An hour before, Fusae had called Yuichi, the local patrolman and the plainclothes detective standing in front of her as she did. She could barely follow their directions to call him. Before she called, they warned her not to let him know they were there, but she’d blurted it out. When he heard this, Yuichi hung up.

It was all so unexpected. They’d all thought the Fukuoka college student was the murderer, but he wasn’t. Even so, she still couldn’t understand why the police had come here again.

“Yuichi has nothing to do with this,” she insisted, her voice trembling, but the police wouldn’t relent. “Just call his cell phone,” they told her. The instant she let slip that the police were there, they couldn’t hide their anger and disappointment. This is one worthless old lady, they must have thought, and their expressions were exactly like those of the men who had forced her to buy the Chinese herbal medicine. The irritated men who told her just to Sign it already!

She took her hand from the curtain. Usually the only sound she heard in this neighborhood was the waves, but now, with several strangers hanging around outside, she could sense their presence, even with the windows closed.
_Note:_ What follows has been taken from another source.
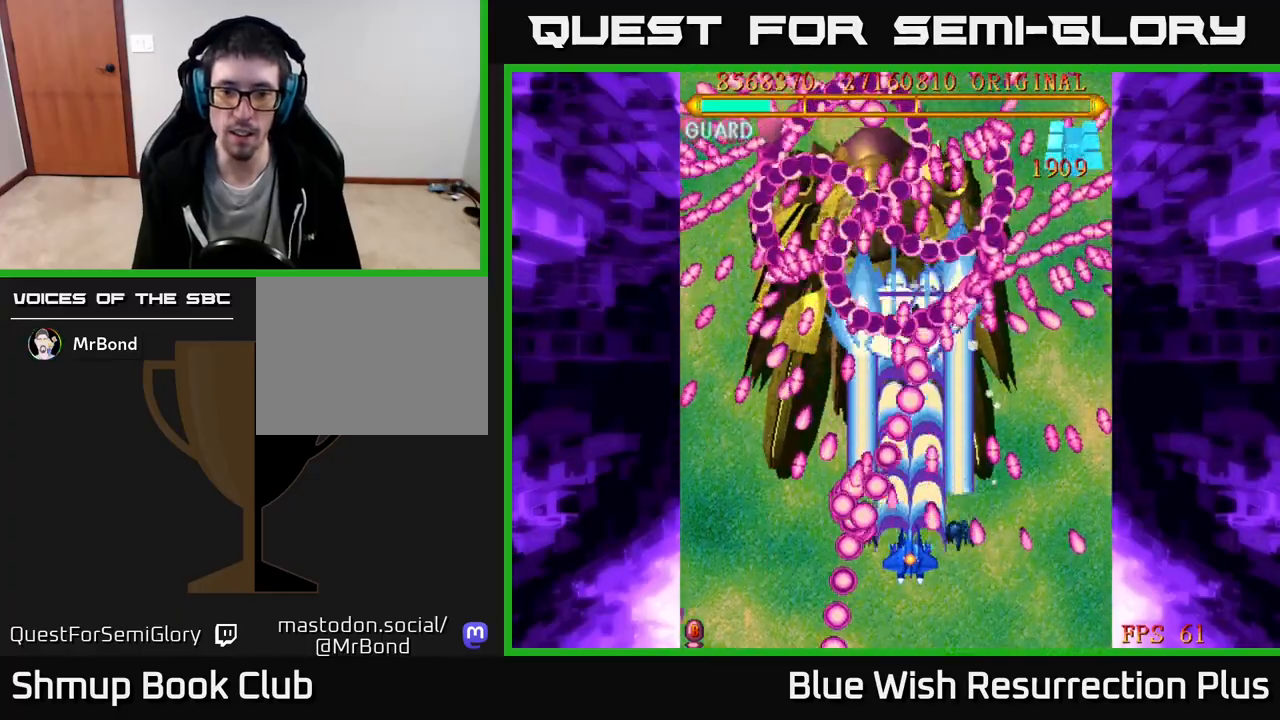
{"buttons": ["A"], "right_stick": "center", "events": [[333, "DPAD_RIGHT", "down"], [400, "DPAD_RIGHT", "up"]]}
She closed the curtains and crouched down next to the wall. It seemed as though the wall were shaking, but she knew it was her. If she stayed still, the shaking would only get worse; she was about to faint. The Fukuoka college student they’d arrested apparently hadn’t murdered that young woman. He’d taken her to the pass-that much was certain-but what he said about events after that didn’t make sense. He said that before he gave her a ride she’d been at Higashi Park, in another man’s car, a car with Nagasaki plates. Apparently the other man looked like Yuichi.